Withstanding the Strongest Storms

Yael Eckstein  |  February 26, 2021

rain storm

When the storm has swept by, the wicked are gone,
    but the righteous stand firm forever
. — Proverbs 10:25

We continue with devotional thoughts from the Book of Proverbs every Friday. One of the 11 books in the Torah known as the Ketuvim, Hebrew for “writings,” Proverbs is part of the “wisdom tradition,” which also includes Job and Ecclesiastes.

Rabbi Jonathan Sacks, the former Chief Rabbi of the United Kingdom who recently passed away, was a brilliant teacher who greatly inspired me. He had a way of conveying powerful lessons through stories from his life.

Rabbi Sacks once described his first experience building a sukkah, the temporary hut that Jews live in during the Feast of Tabernacles, the holiday also known as Sukkot. He described how his friend built a beautiful, sturdy, freestanding sukkah, while his own sukkah resembled a rudimentary box leaning against his house for support.

On the first night of the holiday, there was a fierce storm with hurricane force winds. When Rabbi Sacks saw his friend in synagogue the next day, his friend could hardly believe that Rabbi Sack’s sukkah still stood when his own strong sukkah had blown down in the storm. After examining Rabbi Sack’s sukkah, his friend concluded that even though it was flimsy, the one nail that attached the sukkah to the rabbi’s steady home held up the entire structure.

Withstanding the Strongest Storms

So, too, as Rabbi Sacks explained, when we attach our lives to something stronger than we are — to God — we can withstand the strongest of storms. That one nail binding us to God is faith, and when our faith is strong, so are we.

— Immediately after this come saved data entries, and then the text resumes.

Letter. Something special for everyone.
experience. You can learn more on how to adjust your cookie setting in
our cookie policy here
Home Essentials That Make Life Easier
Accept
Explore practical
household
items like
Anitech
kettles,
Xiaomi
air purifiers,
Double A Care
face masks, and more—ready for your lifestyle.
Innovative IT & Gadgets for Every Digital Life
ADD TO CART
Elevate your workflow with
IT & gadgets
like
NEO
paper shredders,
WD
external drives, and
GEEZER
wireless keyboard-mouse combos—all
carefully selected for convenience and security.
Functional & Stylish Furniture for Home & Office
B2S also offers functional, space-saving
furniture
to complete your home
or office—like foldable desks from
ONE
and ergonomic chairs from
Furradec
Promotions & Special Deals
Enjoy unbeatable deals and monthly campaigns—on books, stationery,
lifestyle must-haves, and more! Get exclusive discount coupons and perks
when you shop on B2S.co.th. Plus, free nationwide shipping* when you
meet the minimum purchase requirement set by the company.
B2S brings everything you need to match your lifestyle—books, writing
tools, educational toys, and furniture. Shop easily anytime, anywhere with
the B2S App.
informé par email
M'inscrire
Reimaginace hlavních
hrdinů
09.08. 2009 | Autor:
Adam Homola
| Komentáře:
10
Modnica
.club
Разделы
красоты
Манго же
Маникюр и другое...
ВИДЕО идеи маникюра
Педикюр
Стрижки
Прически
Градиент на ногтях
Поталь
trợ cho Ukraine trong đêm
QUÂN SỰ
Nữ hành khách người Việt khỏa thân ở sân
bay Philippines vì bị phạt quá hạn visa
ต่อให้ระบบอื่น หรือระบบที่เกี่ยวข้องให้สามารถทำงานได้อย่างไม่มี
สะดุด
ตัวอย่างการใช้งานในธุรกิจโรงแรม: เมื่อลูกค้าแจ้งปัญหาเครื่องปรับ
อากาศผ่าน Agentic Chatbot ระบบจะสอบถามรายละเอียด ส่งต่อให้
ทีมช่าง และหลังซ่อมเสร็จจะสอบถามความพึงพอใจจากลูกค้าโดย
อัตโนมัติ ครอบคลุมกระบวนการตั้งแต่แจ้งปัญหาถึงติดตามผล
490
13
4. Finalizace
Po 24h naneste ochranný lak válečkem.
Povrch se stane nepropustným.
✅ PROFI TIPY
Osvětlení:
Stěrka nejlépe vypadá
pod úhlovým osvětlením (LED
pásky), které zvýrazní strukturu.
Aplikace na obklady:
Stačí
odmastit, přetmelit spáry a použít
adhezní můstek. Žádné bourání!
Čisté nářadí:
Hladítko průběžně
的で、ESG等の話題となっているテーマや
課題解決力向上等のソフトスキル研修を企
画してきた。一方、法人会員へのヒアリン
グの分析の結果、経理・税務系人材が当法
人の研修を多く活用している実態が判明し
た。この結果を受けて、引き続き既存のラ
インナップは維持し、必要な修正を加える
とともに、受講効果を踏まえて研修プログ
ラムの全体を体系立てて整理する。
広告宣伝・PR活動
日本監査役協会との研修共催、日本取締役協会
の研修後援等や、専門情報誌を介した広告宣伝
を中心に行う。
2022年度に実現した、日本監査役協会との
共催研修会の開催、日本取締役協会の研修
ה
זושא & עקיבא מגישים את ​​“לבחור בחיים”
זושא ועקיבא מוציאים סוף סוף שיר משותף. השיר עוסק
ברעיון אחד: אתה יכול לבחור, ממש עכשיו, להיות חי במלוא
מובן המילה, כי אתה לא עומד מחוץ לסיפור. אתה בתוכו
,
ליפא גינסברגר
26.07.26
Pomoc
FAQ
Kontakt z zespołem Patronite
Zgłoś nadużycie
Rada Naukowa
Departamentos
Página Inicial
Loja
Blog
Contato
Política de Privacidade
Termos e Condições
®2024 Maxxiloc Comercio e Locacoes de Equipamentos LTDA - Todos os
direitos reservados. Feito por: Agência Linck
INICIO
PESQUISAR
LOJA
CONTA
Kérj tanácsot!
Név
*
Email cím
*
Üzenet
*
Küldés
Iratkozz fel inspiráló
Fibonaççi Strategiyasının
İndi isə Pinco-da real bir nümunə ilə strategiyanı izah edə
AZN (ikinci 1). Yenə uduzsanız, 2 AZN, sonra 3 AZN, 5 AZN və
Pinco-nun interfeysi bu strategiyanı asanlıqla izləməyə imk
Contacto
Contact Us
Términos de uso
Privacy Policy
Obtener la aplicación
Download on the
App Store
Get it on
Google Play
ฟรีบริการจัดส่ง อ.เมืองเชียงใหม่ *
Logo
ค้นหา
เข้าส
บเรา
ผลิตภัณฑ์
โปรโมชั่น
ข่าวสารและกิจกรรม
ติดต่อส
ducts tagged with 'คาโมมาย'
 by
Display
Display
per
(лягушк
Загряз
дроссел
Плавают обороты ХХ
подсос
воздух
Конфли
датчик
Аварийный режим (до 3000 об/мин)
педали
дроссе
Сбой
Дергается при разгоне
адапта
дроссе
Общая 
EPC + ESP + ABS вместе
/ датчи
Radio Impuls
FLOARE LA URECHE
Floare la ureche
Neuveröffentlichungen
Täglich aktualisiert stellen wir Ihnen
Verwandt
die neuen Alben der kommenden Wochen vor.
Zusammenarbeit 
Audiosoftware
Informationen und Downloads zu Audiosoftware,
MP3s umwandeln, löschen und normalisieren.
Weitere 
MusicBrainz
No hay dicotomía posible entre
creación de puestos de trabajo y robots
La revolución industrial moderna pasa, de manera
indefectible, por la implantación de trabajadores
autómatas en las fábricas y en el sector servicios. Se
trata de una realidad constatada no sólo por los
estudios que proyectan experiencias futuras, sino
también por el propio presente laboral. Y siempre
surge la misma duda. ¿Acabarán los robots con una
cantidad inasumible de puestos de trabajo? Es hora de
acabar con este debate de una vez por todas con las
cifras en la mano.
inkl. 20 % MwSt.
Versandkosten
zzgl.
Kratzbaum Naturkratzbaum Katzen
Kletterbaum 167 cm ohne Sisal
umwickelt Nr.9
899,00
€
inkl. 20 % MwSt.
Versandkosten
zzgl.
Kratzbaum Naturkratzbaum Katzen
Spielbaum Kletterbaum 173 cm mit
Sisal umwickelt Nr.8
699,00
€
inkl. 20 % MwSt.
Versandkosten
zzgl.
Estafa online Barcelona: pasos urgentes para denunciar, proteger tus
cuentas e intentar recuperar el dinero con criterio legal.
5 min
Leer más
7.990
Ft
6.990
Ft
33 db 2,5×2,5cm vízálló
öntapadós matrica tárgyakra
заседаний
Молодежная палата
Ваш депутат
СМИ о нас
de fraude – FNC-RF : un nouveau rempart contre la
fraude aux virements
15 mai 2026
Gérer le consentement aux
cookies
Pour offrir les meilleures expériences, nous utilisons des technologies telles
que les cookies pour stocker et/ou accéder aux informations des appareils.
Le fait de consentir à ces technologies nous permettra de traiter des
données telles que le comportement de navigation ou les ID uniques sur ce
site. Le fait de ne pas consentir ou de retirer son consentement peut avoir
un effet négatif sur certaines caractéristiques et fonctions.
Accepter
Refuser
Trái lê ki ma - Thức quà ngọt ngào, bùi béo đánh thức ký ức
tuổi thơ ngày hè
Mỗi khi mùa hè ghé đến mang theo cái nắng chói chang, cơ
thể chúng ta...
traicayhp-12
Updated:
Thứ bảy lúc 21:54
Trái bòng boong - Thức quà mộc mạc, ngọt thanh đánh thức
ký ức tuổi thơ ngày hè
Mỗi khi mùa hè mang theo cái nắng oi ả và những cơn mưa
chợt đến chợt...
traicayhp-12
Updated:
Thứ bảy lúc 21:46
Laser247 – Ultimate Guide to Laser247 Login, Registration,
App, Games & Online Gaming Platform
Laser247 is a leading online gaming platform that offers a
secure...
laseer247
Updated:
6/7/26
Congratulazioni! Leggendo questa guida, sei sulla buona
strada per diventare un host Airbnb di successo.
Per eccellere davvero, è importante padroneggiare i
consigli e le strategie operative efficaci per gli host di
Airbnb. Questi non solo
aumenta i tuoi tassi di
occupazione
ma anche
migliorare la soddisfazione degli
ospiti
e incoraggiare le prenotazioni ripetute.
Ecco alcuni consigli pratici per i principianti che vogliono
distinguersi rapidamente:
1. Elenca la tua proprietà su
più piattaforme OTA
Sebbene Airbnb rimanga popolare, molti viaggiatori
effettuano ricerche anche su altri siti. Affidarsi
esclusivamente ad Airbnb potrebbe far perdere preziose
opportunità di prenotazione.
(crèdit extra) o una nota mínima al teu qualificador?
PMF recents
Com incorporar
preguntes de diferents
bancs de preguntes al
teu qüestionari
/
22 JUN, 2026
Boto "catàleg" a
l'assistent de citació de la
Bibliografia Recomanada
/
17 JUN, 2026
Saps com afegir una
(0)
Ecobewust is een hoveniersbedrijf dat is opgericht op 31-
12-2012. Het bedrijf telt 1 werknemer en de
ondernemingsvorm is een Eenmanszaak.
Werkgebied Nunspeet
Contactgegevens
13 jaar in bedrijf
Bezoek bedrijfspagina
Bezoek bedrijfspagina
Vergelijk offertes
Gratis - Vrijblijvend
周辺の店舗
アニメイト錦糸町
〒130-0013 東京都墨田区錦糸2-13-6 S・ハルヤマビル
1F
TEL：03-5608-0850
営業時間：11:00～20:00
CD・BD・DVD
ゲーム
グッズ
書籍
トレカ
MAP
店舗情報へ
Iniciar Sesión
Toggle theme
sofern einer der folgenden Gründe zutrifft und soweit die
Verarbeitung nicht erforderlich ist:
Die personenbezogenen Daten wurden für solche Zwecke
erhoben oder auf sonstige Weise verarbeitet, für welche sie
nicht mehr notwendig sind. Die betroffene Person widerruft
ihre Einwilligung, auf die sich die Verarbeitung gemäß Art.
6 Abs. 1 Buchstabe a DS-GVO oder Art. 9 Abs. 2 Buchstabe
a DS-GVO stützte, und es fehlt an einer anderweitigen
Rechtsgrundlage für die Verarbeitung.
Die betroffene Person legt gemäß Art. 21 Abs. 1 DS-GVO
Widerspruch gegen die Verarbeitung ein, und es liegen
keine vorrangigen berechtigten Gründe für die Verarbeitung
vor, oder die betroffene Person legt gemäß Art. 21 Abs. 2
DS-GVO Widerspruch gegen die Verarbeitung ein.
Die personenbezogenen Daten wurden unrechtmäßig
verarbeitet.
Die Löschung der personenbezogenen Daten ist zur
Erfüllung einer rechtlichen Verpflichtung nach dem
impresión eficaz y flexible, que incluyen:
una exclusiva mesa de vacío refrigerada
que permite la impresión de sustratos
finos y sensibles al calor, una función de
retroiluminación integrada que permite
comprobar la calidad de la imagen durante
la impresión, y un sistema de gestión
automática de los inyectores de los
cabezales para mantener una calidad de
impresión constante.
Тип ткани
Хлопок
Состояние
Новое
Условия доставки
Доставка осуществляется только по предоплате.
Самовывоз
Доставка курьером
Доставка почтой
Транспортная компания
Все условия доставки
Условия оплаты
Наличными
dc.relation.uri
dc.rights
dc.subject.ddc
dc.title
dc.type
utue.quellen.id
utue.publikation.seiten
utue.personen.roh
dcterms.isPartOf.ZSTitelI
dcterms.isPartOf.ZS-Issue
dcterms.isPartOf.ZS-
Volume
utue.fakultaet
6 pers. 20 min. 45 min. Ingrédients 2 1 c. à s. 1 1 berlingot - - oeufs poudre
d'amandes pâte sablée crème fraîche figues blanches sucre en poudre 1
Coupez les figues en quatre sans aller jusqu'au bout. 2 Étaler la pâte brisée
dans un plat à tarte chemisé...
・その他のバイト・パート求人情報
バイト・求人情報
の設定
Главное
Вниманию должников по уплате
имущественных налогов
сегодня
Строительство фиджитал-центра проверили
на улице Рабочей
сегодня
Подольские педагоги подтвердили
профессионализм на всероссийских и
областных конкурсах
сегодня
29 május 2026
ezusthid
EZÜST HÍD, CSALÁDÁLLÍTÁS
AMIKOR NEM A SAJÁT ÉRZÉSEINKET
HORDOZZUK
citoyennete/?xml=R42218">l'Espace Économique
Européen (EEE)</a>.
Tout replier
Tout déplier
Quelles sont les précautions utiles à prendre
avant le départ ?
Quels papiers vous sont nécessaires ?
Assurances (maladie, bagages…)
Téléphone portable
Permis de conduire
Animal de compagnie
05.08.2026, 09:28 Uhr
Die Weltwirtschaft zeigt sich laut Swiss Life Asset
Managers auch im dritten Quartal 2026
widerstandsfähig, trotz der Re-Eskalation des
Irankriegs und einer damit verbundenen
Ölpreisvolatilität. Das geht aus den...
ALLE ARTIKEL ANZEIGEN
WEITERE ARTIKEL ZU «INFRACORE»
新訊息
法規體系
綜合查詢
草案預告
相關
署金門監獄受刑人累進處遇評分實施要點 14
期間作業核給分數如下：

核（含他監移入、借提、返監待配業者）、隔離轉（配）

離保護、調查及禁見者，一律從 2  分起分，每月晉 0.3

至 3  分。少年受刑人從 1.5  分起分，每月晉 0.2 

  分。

In Proverbs we read, “When the storm has swept by, the wicked are gone, but the righteous stand firm forever.” The wicked are destroyed by the storms of life. The Jewish sages compare them to a tree with weak roots. When conditions are pleasant, the tree stands and may even bear fruit. However, once the winds start to blow, the tree falls over and is no more. On the other hand, the righteous, who cultivate strong roots of faith, are able to weather any storm. No matter how strongly the wind may blow, when the storm passes, they remain standing.

Strong faith does not grow overnight. Rather, we need to cultivate our relationship with God and our trust in Him every day of our lives. Then, when we are faced with a challenge or a crisis that threatens to topple us, we can lean on God. He will hold us up and keep us strong no matter what may come our way.

Your Turn:

How do you cultivate faith? Daily prayer and Bible study are two tried-and-true ways to nurture our relationship with God. What other ways can you think of?